それぞれの勘定科目がどのオプションに適用されるのか見ていきましょう。

・通信費

通信費は、電話や郵便など取引先との通信・連絡に関する費用を指します。

具体的には、携帯電話料金や荷物の配達代金、切手代などです。

また、インターネット関連の費用も通信費とすることができます。

バーチャルオフィスのオプションにおいては、「郵便物転送サービス」「電話番号利用」「FAX転送代行」などが通信費となります。

・外注費

外注費は、外部の業者や個人事業主に仕事を依頼した場合などの費用を指します。

ただし税理士や弁護士など専門性の高い相手に仕事を依頼するときは、外注費ではなく「支払手数料」や「販売手数料」です。

バーチャルオフィスのオプションにおいては、「電話秘書代行」「書類保管」「記帳代行」などが外注費となります。

・会議費

会議費は、社内外問わず会社経営に関して行われた会議や打ち合わせで発生した費用を指します。

会議費には会場費や資料代、飲食費なども含まれます。

会議費には場所や時間についての規定がないため、会議関連の費用であれば全て会議費として計上可能です。

バーチャルオフィスにおいては、「会議室の利用」が会議費となります。

これらの費用は請求書や領収書を分類・保管しておくと確定申告の際に便利です。

また、請求書や領収書がひとまとめになっている場合は個別に勘定科目を分ける必要はないため、支払手数料として経費計上しましょう。

バーチャルオフィスの勘定科目に関する注意点

バーチャルオフィスの費用は全額経費計上できますが、レンタルオフィスやシェアオフィスとは異なる点もいくつかあります。

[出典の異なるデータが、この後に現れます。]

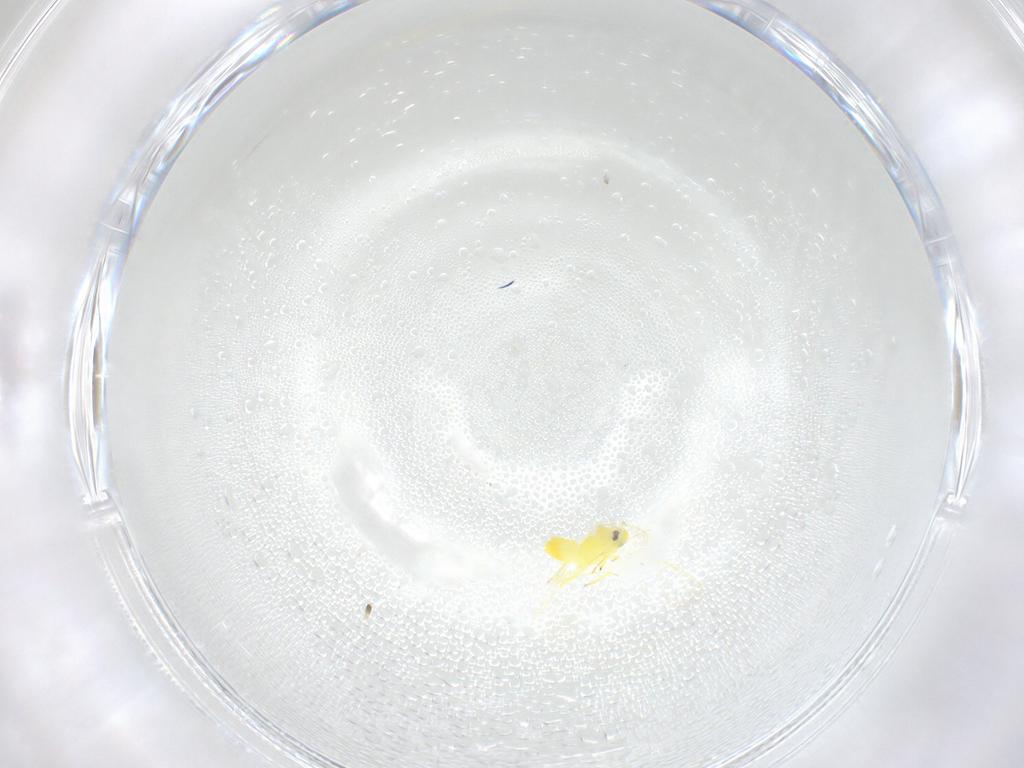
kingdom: Animalia
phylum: Arthropoda
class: Insecta
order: Hemiptera
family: Aleyrodidae
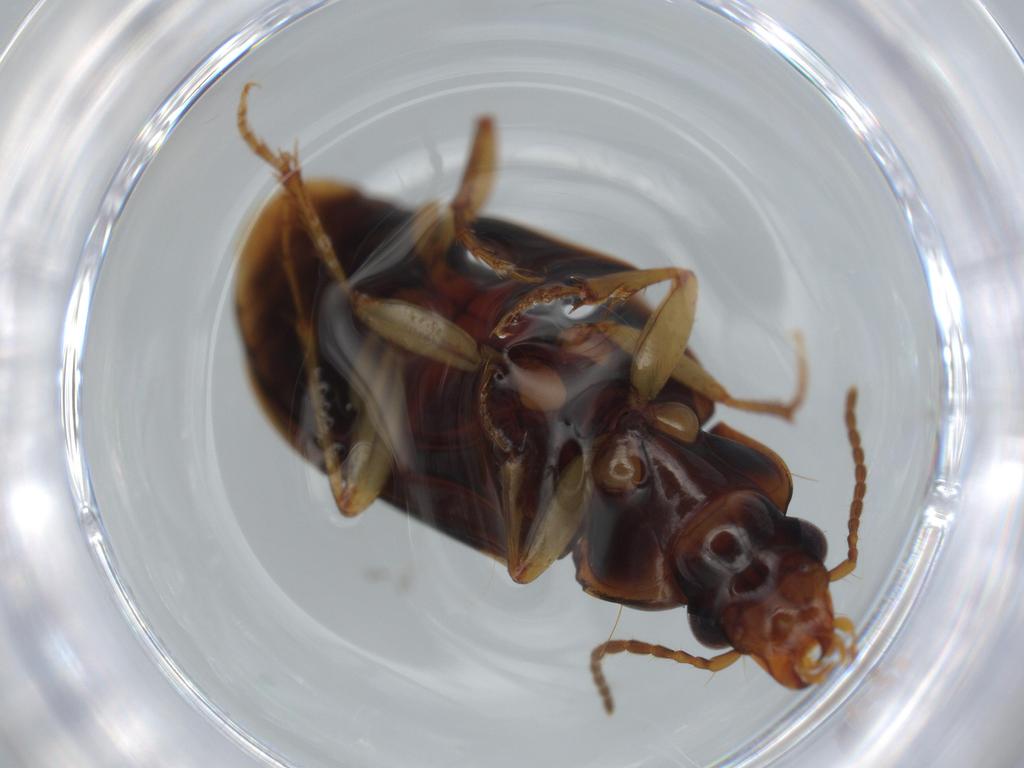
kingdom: Animalia
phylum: Arthropoda
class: Insecta
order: Coleoptera
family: Carabidae
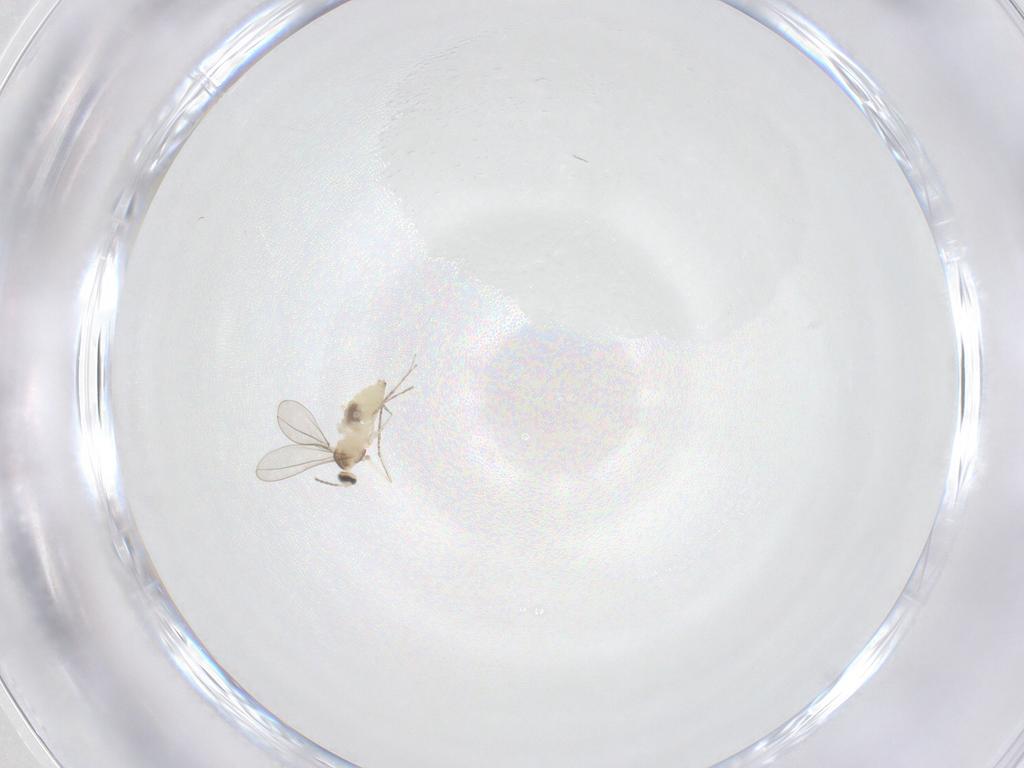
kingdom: Animalia
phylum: Arthropoda
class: Insecta
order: Diptera
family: Cecidomyiidae
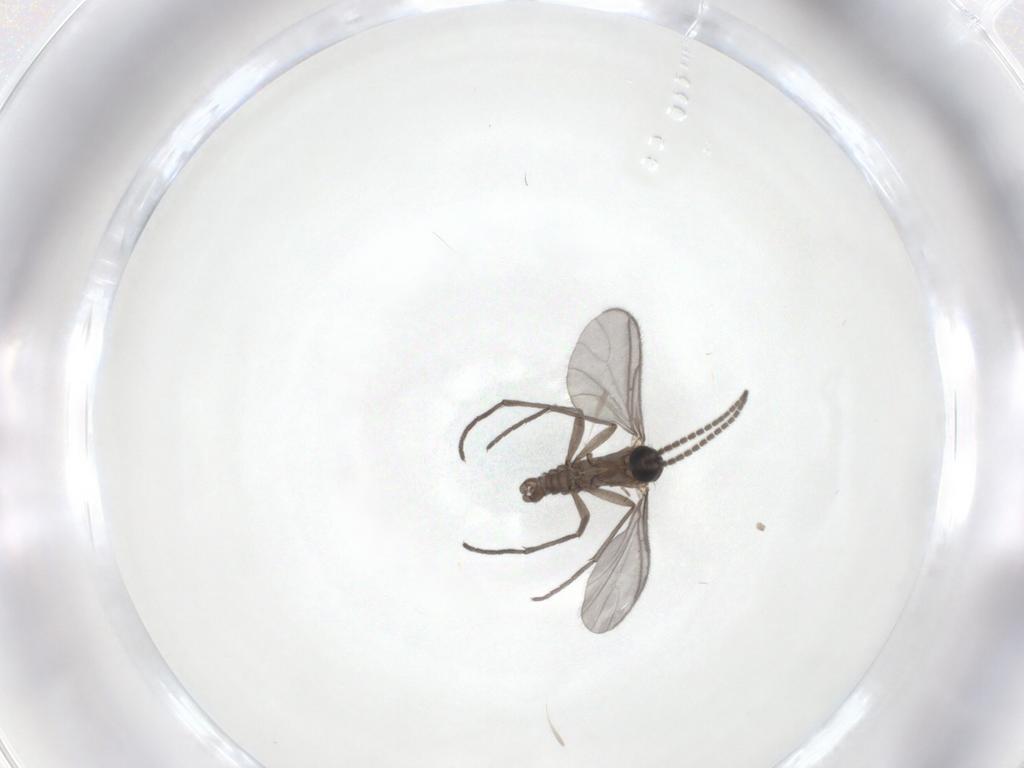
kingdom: Animalia
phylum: Arthropoda
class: Insecta
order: Diptera
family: Sciaridae
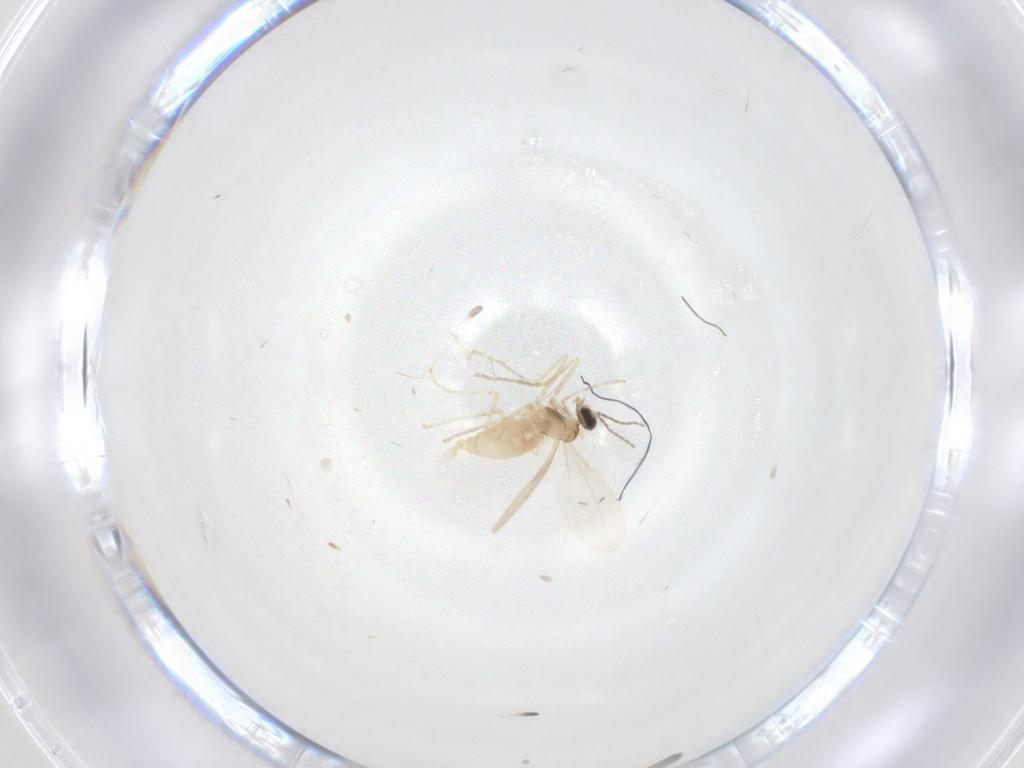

以下のような注意点があるため、それぞれ正しく把握しておきましょう。

・バーチャルオフィスの場合は賃借料には該当しない

・勘定科目を細かく分けたほうがいいのか?

・もし仕訳を間違ってしまったらどうなる?

それぞれ詳しく解説します。

バーチャルオフィスの場合は賃借料には該当しない

バーチャルオフィスはレンタルオフィスやシェアオフィスと類似したサービスではあるものの、あくまでも住所を借りるだけで実際のオフィスを借りているわけではない…という大きな違いがあります。

そのため、バーチャルオフィスの利用料は賃借料には該当しません。

バーチャルオフィスの費用は、支払手数料または外注費として計上しておきましょう。

バーチャルオフィスの利用費用は業務委託料扱いが適切とされているためです。

レンタルオフィスやシェアオフィスの費用はもちろん賃借料で問題ありません。

備品設備の使用料なども全て含めて賃借料として扱うことができます。

勘定科目を細かく分けたほうがいいのか?

勘定科目を細かく分けたほうがいいのかについては、特に規則があるわけではないためどちらでもかまいません。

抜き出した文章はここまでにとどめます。